Tutorial
Contact Analysis
The basicrta workflow starts with collecting contacts between two atom groups
sel1 and sel2 based on a single cutoff using contacts.py.
python -m basicrta.contacts --top top.pdb --traj traj.xtc --sel1 "protein"
--sel2 "resname CHOL" --cutoff 7.0 --nproc 4
This will create two contact maps: contacts_max10.0.pkl and contacts_7.0.pkl.
The first is used to map all contacts defined with a 10 Å cutoff, upon which
the cutoff is imposed and a new contact map is created for each desired cutoff
value (for storage reasons this may change in the future). The protein residues
in the topology should be correctly numbered, as these will be the names of
directories where results are stored.
Gibbs Sampler
Next the contact map is used to collect the contacts between a specified residue
of sel1 and each residue of the sel2 group. The contact durations
(residence times) are then used as input data for the Gibbs sampler. A specific
residue of sel1 can be used to run a Gibbs sampler for only that residue
python -m basicrta.gibbs --contacts contacts_7.0.pkl --nproc 5 --resid 313
or if resid is left out, a Gibbs sampler will be executed for all sel1
residues in the contact map.
python -m basicrta.gibbs --contacts contacts_7.0.pkl --nproc 5
Clustering
Next the samples obtained from the Gibbs sampler are processed and clustered.
python -m basicrta.cluster --niter 110000 --nproc 3 --cutoff 7.0 --prot b2ar
The prot argument is used to create rectangles in the \(\tau\) vs resid
plot that correspond to the TM segments of the protein (figures 7-10). Your
protein can be added to basicrta/basicrta/data/tm_dict.txt in the same
format as the existing proteins.
Optional parameters --gskip and --burnin can be used to control the
Gibbs sampler processing. The --gskip parameter specifies the skip interval
for decorrelated samples (default: 100), while --burnin sets the number
of initial samples to discard during equilibration (default: 10000). The
default values are taken from the research paper.
python -m basicrta.cluster --niter 110000 --nproc 3 --cutoff 7.0 --prot b2ar \
--gskip 100 --burnin 10000
basicrta.cluster will process the Gibbs samplers, compute \(\tau\) for
each residue, plot \(\tau\) vs resid, and write the data to tausout.npy
(see next section). If a structure is passed to the script, the b-factors of the
residues will be populated with the appropriate \(\tau\).
Rate/Tau Estimates
Estimates for \(\tau\) are obtained by using the write_data() method of
the ProcessProtein class contained in cluster.py. Data is saved as a .npy
file and contains [protein residue, tau, CI lower bound, CI upper bound] for
each residue of sel1 analyzed (given dataset size is sufficiently large
(~50 points)).
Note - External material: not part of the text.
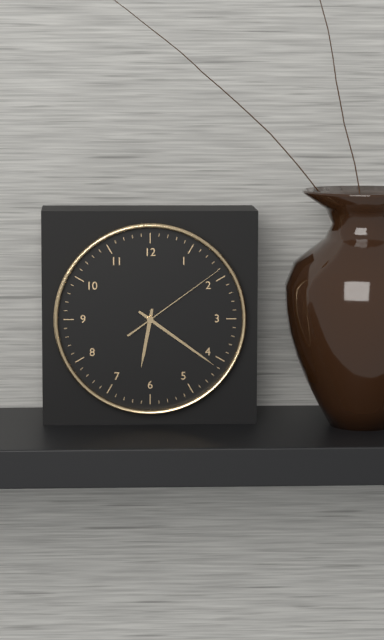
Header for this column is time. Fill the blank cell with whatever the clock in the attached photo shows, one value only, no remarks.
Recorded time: 6:21:09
Writing out all model parameters to a .npy file is currently
not implemented, but will be possible in later versions.
Kinetic Mapping
The kinetically mapped trajectory and weighted densities can be created using
kinetics.py.
python -m basicrta.kinetics --gibbs basicrta_7.0/W313/gibbs_110000.pkl
--contacts contacts_7.0.pkl --wdensity
To create only the mapped trajectory, leave out the wdensity flag.
python -m basicrta.kinetics --gibbs basicrta_7.0/W313/gibbs_110000.pkl
--contacts contacts_7.0.pkl
This can also be done using the top_n most likely frames belonging to each
component of the exponential mixture model.
python -m basicrta.kinetics --gibbs basicrta_7.0/W313/gibbs_110000.pkl
--contacts contacts_7.0.pkl --top_n 500
Weighted densities can be computed over the top_n frames, over the whole
trajectory, or by using the step argument in combination with top_n or
the whole trajectory.
python -m basicrta.kinetics --gibbs basicrta_7.0/W313/gibbs_110000.pkl
--contacts contacts_7.0.pkl --step 100
Supplemental Scripts
Slurm scripts for submitting Gibbs sampler jobs to distributed systems are
located in the basicrta/scripts directory. Note that some of these were
rewritten and may contain slight errors, testing still needs to be done (but
can be used with some slight modifications).